Several research teams of the Allen School focus on antimicrobial resistance and the emerging issues that come from the spread of resistant zoonotic diseases. Work spans the genetic study of resistant E. coli to wider epidemiological studies of resistant food-borne pathogens and to the development of alternatives to antibiotic treatments for disease. If you are interested in learning more about Allen School antimicrobial resistance initiatives, visit that page when you’re done here.
Escherichia coli and Salmonella enterica
Researcher: Dr. Douglas Call
Dr. Call’s team examines the mechanisms that lead to the emergence, amplification, persistence, and dissemination of antibiotic resistance in food animal production systems. Following that work, they have gone on to develop vaccine, microcin, and probiotic tools to combat zoonotic pathogens independent of antibiotics. Some of this research depends on the development of algorithms to rapidly genotype and fingerprint bacteria using next-generation sequencing.
Alternatives to Antibiotics
Researcher: Dr. Tom Kawula
Dr. Kawula’s group is developing small molecule treatments that control specific bacterial infections via mechanism that are fundamentally different from traditional antimicrobial (antibiotic) agents. These alternative treatments work by enhancing or complementing natural host immune mechanism, or by altering host processes that inadvertently support pathogen replication and survival.
Determinants of Antibiotic Resistance
Researcher: Dr. Margaret Davis
Dr. Davis’ lab explores the causes of antimicrobial resistance in bacterial pathogens. Through a focus on the molecular epidemiology of zoonotic food-borne pathogens, her team has examined multi-drug antimicrobial resistance in Salmonella enterica and other Gram-negative bacteria.

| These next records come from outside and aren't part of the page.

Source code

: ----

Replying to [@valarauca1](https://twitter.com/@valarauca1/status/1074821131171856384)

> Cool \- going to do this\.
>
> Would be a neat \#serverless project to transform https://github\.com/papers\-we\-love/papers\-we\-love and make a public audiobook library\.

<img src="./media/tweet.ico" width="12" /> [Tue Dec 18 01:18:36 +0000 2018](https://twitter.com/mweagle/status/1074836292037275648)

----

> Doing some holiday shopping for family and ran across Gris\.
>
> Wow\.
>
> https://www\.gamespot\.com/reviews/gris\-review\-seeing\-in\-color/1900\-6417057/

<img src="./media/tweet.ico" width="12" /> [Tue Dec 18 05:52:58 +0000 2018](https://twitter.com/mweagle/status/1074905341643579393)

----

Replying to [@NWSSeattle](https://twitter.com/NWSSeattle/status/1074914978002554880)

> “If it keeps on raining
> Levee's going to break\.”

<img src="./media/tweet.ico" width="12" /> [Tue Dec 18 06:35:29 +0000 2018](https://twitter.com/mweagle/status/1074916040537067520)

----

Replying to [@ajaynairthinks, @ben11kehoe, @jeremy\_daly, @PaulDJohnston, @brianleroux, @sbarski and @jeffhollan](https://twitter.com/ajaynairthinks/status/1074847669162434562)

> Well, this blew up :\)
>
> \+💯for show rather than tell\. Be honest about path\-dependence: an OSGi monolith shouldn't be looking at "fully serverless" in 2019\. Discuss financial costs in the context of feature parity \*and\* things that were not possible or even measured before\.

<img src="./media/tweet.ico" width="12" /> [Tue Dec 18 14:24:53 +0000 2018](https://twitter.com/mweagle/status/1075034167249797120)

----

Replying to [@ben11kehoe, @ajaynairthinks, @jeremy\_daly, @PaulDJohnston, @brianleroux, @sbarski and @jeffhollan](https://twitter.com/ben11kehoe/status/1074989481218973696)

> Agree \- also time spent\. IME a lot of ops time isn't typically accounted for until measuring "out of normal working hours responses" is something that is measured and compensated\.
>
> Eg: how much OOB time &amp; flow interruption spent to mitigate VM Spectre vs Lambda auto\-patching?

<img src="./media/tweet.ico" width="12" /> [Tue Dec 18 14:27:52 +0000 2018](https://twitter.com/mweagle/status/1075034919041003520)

Infectious Disease Surveillance
Researcher: Dr. Timothy Baszler
Dr. Baszler’s research projects study the advancement and delivery of tools for laboratory diagnosticians and regulatory disease officials. This work focuses on global infectious disease surveillance and diagnostic capacity building in developing countries. His team recognizes that effective animal health services are essential in the development of systems that can detect emerging resistant pathogens as well as endemic pathogens of importance to both human and animal health.
Shao Lu is a graduate student in the IID program. Finishing in 2018, he has been researching regulation, inhibition, and self-immunity of a small antimicrobial peptide known as microcin PDI. When reflecting on his WSU experience, Shao said, “My first time visiting WSU, I noticed quickly the diversity of the graduate student body - people from various parts of the world with different cultures and scientific expertise working together. In addition, a diverse and dedicated group of faculty and staff in the program are passionate about mentoring and supporting the students to ensure their success."